Maseko's comments came amid mounting international frustration with both Mugabe, who has ruled Zimbabwe since its founding in 1980, and South African President Thabo Mbeki, the most powerful diplomatic player in the region.
Mbeki declared last weekend that there was "no crisis" in Zimbabwe, provoking criticism in South Africa, including within his own party, the African National Congress, and beyond its borders. Zimbabwe is suffering from an inflation rate of 168,000 percent, chronic food shortages and, since the election, a surge of political violence and arrests of opposition figures. Millions of Zimbabweans have fled to South Africa and other countries.
After years of complaining about Mbeki's reluctance to challenge Mugabe, Tsvangirai told reporters Thursday that Mbeki should be replaced as the lead mediator of the crisis.
"President Mbeki needs to be relieved from his duty," Tsvangirai said, according to news reports. Tsvangirai said he favored a more active role for Zambia's President Levy Mwanawasa, head of the Southern African Development Community, who has been more critical of Mugabe.
President Bush, speaking in Washington later in the day, said he appreciated that "some in the region have spoken out against violence" but that "more leaders in the region need to speak out. And the United Nations and the A.U. must play an active role in resolving the situation in Zimbabwe."
Mugabe's party has vowed to contest and win a runoff vote, which has not yet been scheduled but is triggered automatically if no candidate gets a clear majority.

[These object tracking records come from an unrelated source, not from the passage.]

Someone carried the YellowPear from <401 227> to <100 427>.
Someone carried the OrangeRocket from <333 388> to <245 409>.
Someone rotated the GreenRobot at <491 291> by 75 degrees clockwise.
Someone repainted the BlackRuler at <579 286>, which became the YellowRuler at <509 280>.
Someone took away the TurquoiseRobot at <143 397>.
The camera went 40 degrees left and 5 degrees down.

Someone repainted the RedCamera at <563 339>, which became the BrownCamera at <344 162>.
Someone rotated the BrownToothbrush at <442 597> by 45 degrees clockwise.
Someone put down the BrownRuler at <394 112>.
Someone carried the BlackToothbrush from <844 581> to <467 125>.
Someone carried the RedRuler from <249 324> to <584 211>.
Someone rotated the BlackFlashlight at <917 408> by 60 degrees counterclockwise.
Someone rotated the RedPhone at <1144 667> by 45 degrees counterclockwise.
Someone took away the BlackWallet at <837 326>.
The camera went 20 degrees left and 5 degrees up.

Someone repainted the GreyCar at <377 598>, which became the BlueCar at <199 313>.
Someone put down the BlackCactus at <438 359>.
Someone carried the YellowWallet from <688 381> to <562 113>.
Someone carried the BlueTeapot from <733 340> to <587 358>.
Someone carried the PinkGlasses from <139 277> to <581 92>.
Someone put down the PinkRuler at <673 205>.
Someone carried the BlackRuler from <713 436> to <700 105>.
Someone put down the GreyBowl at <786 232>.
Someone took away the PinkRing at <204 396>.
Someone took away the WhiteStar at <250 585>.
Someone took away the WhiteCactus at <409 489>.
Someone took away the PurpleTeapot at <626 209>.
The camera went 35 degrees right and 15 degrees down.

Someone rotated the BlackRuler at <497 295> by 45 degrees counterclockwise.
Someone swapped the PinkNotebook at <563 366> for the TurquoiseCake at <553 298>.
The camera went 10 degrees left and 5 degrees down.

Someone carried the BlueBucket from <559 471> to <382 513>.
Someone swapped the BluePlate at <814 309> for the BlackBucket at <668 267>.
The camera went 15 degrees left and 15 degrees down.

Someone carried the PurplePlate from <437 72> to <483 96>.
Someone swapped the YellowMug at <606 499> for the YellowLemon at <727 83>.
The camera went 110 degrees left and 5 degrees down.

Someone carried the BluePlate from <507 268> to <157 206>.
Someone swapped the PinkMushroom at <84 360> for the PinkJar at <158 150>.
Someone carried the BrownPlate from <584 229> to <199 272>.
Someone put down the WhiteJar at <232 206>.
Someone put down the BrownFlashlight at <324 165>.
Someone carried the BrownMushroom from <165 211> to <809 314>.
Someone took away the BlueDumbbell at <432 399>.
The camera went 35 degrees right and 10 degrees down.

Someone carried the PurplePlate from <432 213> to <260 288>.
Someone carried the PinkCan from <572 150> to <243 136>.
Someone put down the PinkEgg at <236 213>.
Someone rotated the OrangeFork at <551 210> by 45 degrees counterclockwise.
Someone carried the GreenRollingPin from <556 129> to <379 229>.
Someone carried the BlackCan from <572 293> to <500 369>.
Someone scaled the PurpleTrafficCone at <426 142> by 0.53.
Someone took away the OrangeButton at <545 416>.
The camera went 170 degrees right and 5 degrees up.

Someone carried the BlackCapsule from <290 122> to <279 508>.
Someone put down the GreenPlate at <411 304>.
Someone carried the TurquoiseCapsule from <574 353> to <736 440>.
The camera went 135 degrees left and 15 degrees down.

The Herald newspaper, a government mouthpiece, accused Tsvangirai of working with former colonial ruler Britain to undermine Zimbabwe's sovereignty. Justice Minister Patrick Chinamasa was quoted as saying that "on the part of Tsvangirai this is treasonous," and that there was "no doubting [the] consequences for acting in [a] treasonous manner."
Tsvangirai has been meeting with regional leaders around southern Africa in the past week but plans to return to Zimbabwe within several days, according to his spokesman George Tshibotshiwa.
Anti-government activist Lovemore Madhuku, head of the National Constitutional Assembly, predicted that Mugabe would stop short of arresting Tsvangirai. The rising violence, Madhuku said, was part of a ruling party campaign to keep opposition supporters from voting in an eventual runoff, especially in rural towns where Tsvangirai made significant inroads into Mugabe's traditional base of support.
"They just want to intimidate people and get away with it," said Madhuku, who predicted the strategy would succeed. "It will be enough."